Speaking about putting for a moment,
I can’t express how important the applications of TGM are in the smallest of strokes… putting.
There is a lot of talk about power, dynamics, and how to use the golfing machine to maximize power accumulators to create the amazing wallop into ball, hitting or swinging.
In my studies of TGM with both Ben Doyle, Greg Mc Hatton, and other TGM players, very rarely did putting come up in conversation about G.O.L.F.
I have to admit, that in my quest to REALLY learn how to putt, the best lesson I ever received was from a well known Canadian senior teacher who was recommended to me by both Moe Norman and Bob Panasik.

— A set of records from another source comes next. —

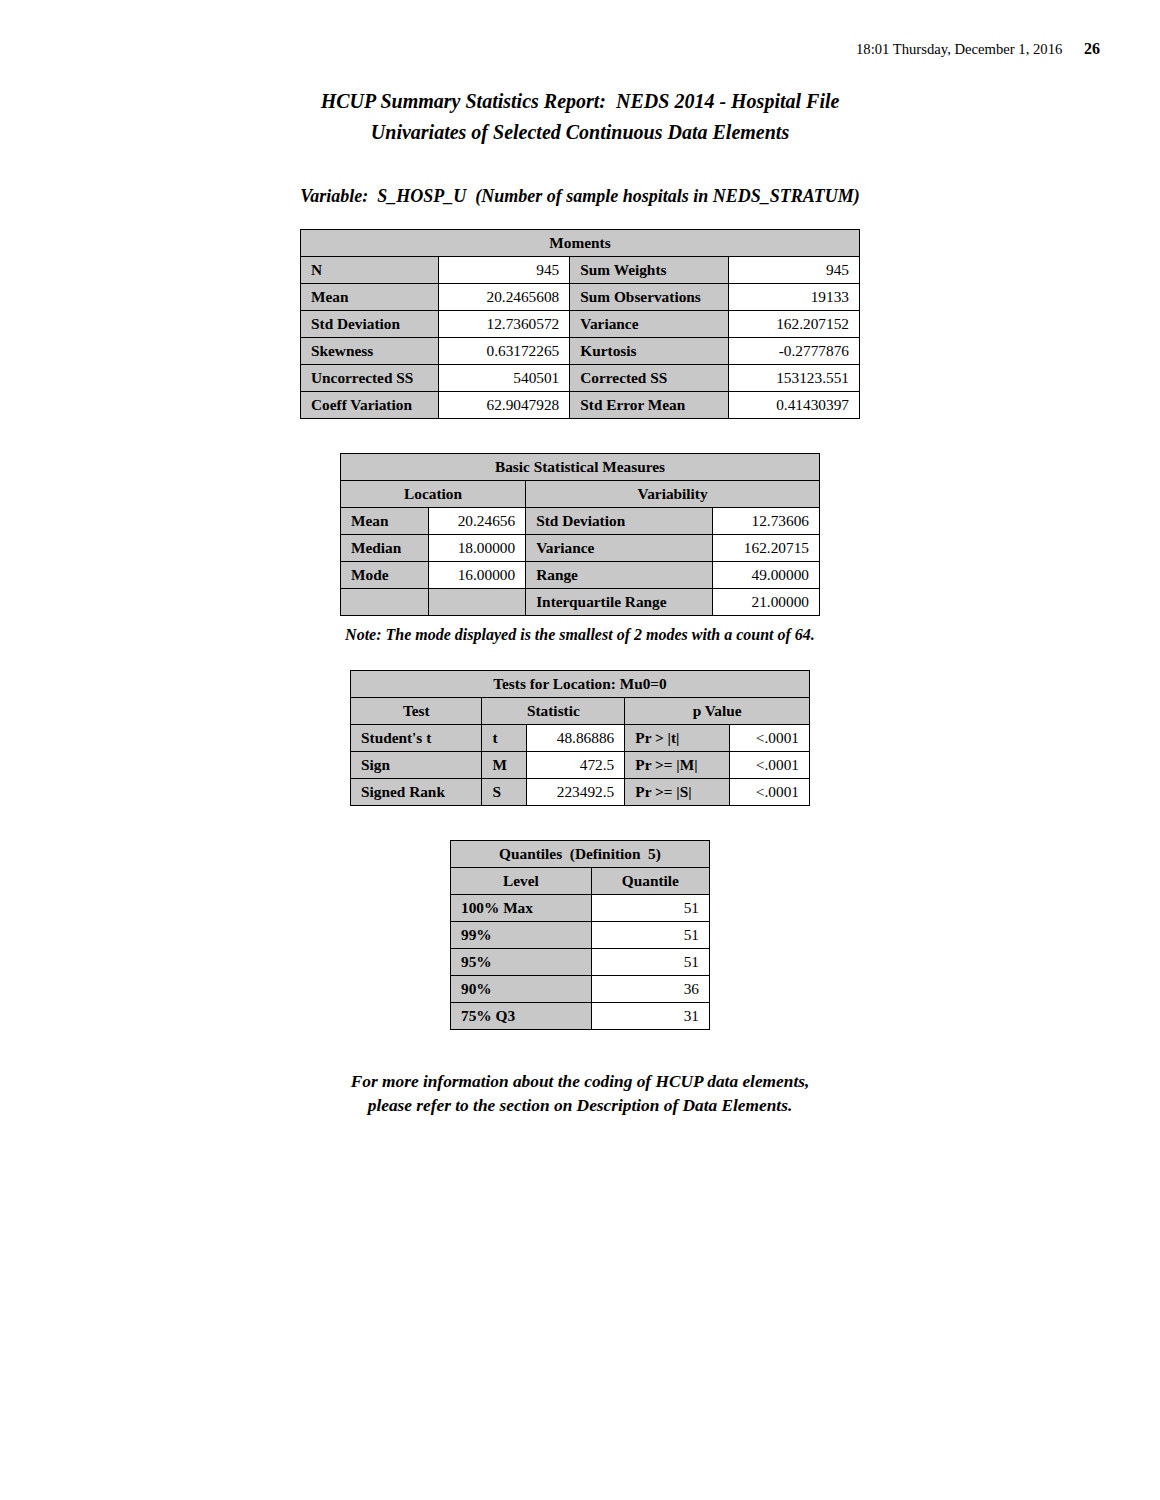18:01 Thursday, December 1, 2016 26
HCUP Summary Statistics Report: NEDS 2014 - Hospital File
Univariates of Selected Continuous Data Elements
Variable: S_HOSP_U (Number of sample hospitals in NEDS_STRATUM)
| Moments |
| --- |
| N | 945 | Sum Weights | 945 |
| Mean | 20.2465608 | Sum Observations | 19133 |
| Std Deviation | 12.7360572 | Variance | 162.207152 |
| Skewness | 0.63172265 | Kurtosis | -0.2777876 |
| Uncorrected SS | 540501 | Corrected SS | 153123.551 |
| Coeff Variation | 62.9047928 | Std Error Mean | 0.41430397 |
| Basic Statistical Measures |
| --- |
| Location | Variability |
| Mean | 20.24656 | Std Deviation | 12.73606 |
| Median | 18.00000 | Variance | 162.20715 |
| Mode | 16.00000 | Range | 49.00000 |
| | | Interquartile Range | 21.00000 |
Note: The mode displayed is the smallest of 2 modes with a count of 64.
| Tests for Location: Mu0=0 |
| --- |
| Test | Statistic | p Value |
| Student's t | t | 48.86886 | Pr > /t/ | <.0001 |
| Sign | M | 472.5 | Pr >= /M/ | <.0001 |
| Signed Rank | S | 223492.5 | Pr >= /S/ | <.0001 |
| Quantiles (Definition 5) |
| --- |
| Level | Quantile |
| 100% Max | 51 |
| 99% | 51 |
| 95% | 51 |
| 90% | 36 |
| 75% Q3 | 31 |
For more information about the coding of HCUP data elements,
please refer to the section on Description of Data Elements.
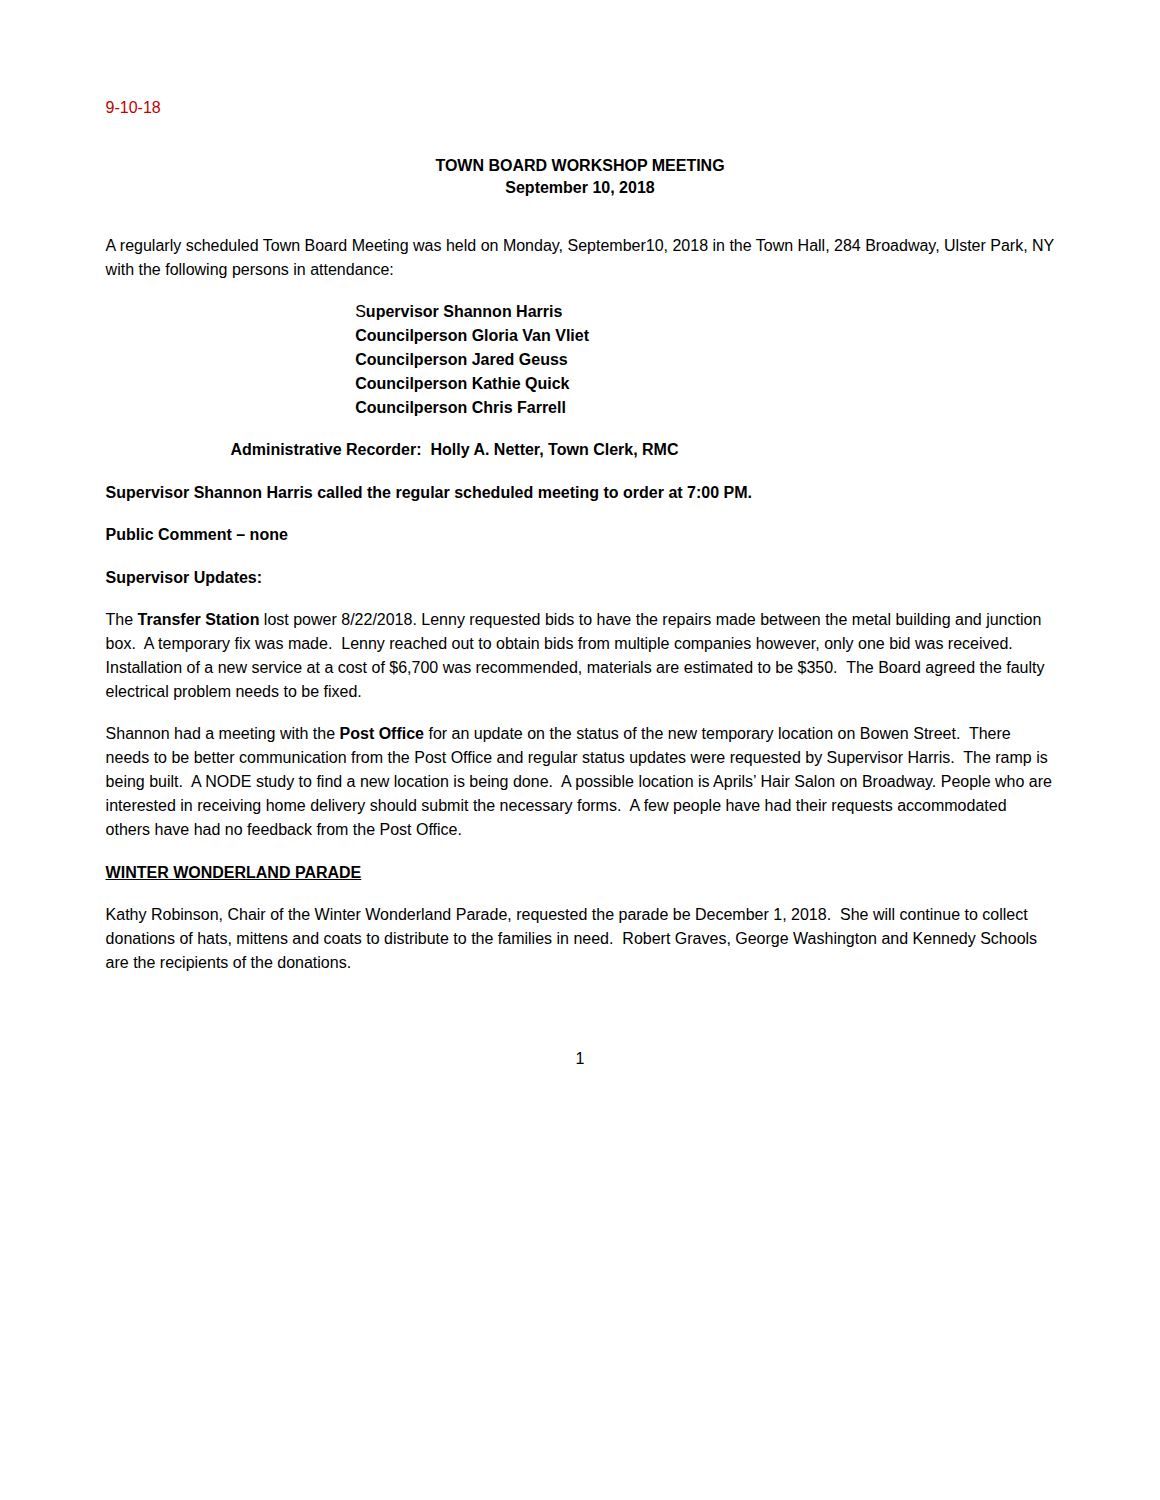9-10-18
TOWN BOARD WORKSHOP MEETINGSeptember 10, 2018
A regularly scheduled Town Board Meeting was held on Monday, September10, 2018 in the Town Hall, 284 Broadway, Ulster Park, NY with the following persons in attendance:
Supervisor Shannon Harris
Councilperson Gloria Van Vliet
Councilperson Jared Geuss
Councilperson Kathie Quick
Councilperson Chris Farrell
Administrative Recorder: Holly A. Netter, Town Clerk, RMC
Supervisor Shannon Harris called the regular scheduled meeting to order at 7:00 PM.
Public Comment – none
Supervisor Updates:
The Transfer Station lost power 8/22/2018. Lenny requested bids to have the repairs made between the metal building and junction box. A temporary fix was made. Lenny reached out to obtain bids from multiple companies however, only one bid was received. Installation of a new service at a cost of $6,700 was recommended, materials are estimated to be $350. The Board agreed the faulty electrical problem needs to be fixed.
Shannon had a meeting with the Post Office for an update on the status of the new temporary location on Bowen Street. There needs to be better communication from the Post Office and regular status updates were requested by Supervisor Harris. The ramp is being built. A NODE study to find a new location is being done. A possible location is Aprils’ Hair Salon on Broadway. People who are interested in receiving home delivery should submit the necessary forms. A few people have had their requests accommodated others have had no feedback from the Post Office.
WINTER WONDERLAND PARADE
Kathy Robinson, Chair of the Winter Wonderland Parade, requested the parade be December 1, 2018. She will continue to collect donations of hats, mittens and coats to distribute to the families in need. Robert Graves, George Washington and Kennedy Schools are the recipients of the donations.
1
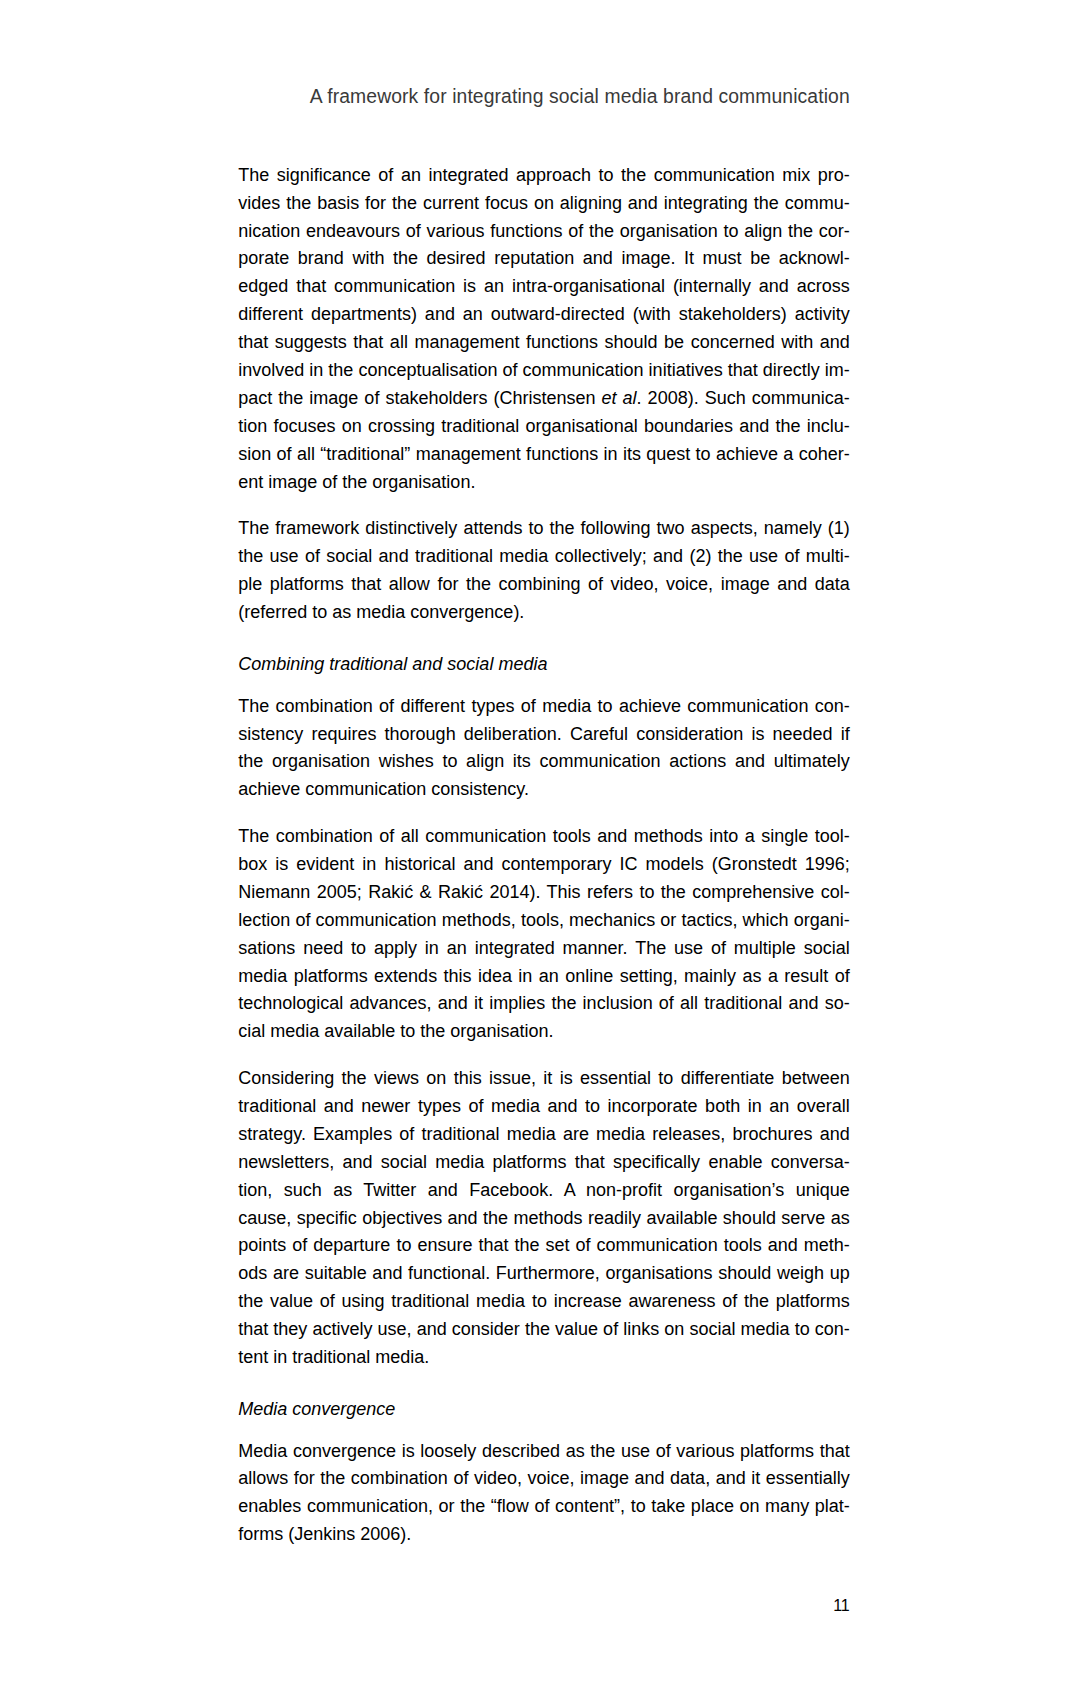A framework for integrating social media brand communication
The significance of an integrated approach to the communication mix provides the basis for the current focus on aligning and integrating the communication endeavours of various functions of the organisation to align the corporate brand with the desired reputation and image. It must be acknowledged that communication is an intra-organisational (internally and across different departments) and an outward-directed (with stakeholders) activity that suggests that all management functions should be concerned with and involved in the conceptualisation of communication initiatives that directly impact the image of stakeholders (Christensen et al. 2008). Such communication focuses on crossing traditional organisational boundaries and the inclusion of all “traditional” management functions in its quest to achieve a coherent image of the organisation.
The framework distinctively attends to the following two aspects, namely (1) the use of social and traditional media collectively; and (2) the use of multiple platforms that allow for the combining of video, voice, image and data (referred to as media convergence).
Combining traditional and social media
The combination of different types of media to achieve communication consistency requires thorough deliberation. Careful consideration is needed if the organisation wishes to align its communication actions and ultimately achieve communication consistency.
The combination of all communication tools and methods into a single toolbox is evident in historical and contemporary IC models (Gronstedt 1996; Niemann 2005; Rakić & Rakić 2014). This refers to the comprehensive collection of communication methods, tools, mechanics or tactics, which organisations need to apply in an integrated manner. The use of multiple social media platforms extends this idea in an online setting, mainly as a result of technological advances, and it implies the inclusion of all traditional and social media available to the organisation.
Considering the views on this issue, it is essential to differentiate between traditional and newer types of media and to incorporate both in an overall strategy. Examples of traditional media are media releases, brochures and newsletters, and social media platforms that specifically enable conversation, such as Twitter and Facebook. A non-profit organisation’s unique cause, specific objectives and the methods readily available should serve as points of departure to ensure that the set of communication tools and methods are suitable and functional. Furthermore, organisations should weigh up the value of using traditional media to increase awareness of the platforms that they actively use, and consider the value of links on social media to content in traditional media.
Media convergence
Media convergence is loosely described as the use of various platforms that allows for the combination of video, voice, image and data, and it essentially enables communication, or the “flow of content”, to take place on many platforms (Jenkins 2006).
11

His name …Alvie Thompson. Alvie told me more about putting in 30 minutes than I had learned in 20 years on my own. My one lesson with him took place in a coffee shop at Mc Cleary Golf Club in Vancouver.
Everything I had learned and worked on my whole life just went right out the window. What he said made more sense than anything I had ever learned from anyone or found out myself about putting.
Amazingly, nothing was more “golfing machine” than what he said.
My old way was stiff wrists, straight back, straight through, practicing
through a Pelz track with rails, neutral grip position.
His way was extreme weak left hand, extreme strong right hand,
4 opposing pressure points in both hands. Free loose wrists, firm but flexible (sound familiar?) steep downward angle of approach (divot) and a plane shift (loop). He was big on different stance and weight distribution alignments depending upon left to right, right to left, uphill, downhill. Reverse loft of the putter face was big on his ideals as well. It took me about 6 weeks to incorporate these ideas into my putting stroke and this soon manifested into having a run of shooting 37 under par in a three week period of competitive golf. I have never putted “bad” for any extended period since.
Everything Alvie taught me was easily transposed into golf machine ideology. It was the single best lesson I have ever had.
My putter is zero loft, so with a slight drag of the clubhead through impact, I do de-loft the putterhead to some degree, and I line up slightly left of target, incorporate a very subtle loop and push the ball slightly to the right as I drag the clubhead slightly toward the inside quadrant of the ball. My practice strokes are always into the ground
braising the ground.
breaking down the left wrist (hinge) during the putting stroke is fatal…
by turning the hands out, the left wrist can’t break down, it kind of locks the hands together in a way that the bones in the wrists just won’t allow it… this is the idea of the long putters, belly putters… takes the breaking of the left wrist out of the equation… with this grip and hand position, you really don’t have to resort to a belly or long putter…
Cory Pavin comes to mind as someone who used this grip in his heyday.
You certainly don’t need to use all four accumulators in putting…
extreme precision is the name of this part of the game…
the palms would be both facing away from the body, not facing one another… Alvie really believed the hands just work better in this position for putting, I might suppose that because of the tendency for deceleration in putting, clubhead throwaway, he believed that with the hands in this position it helps to solidify the left side, and if you keep the putterhead moving down and out, and even into the ground, it all really works well, and is in complete harmony with G.O.L.F.
Gary Player used to take divots while putting quite often. Great putter and a wonderful application of golf machine ideals.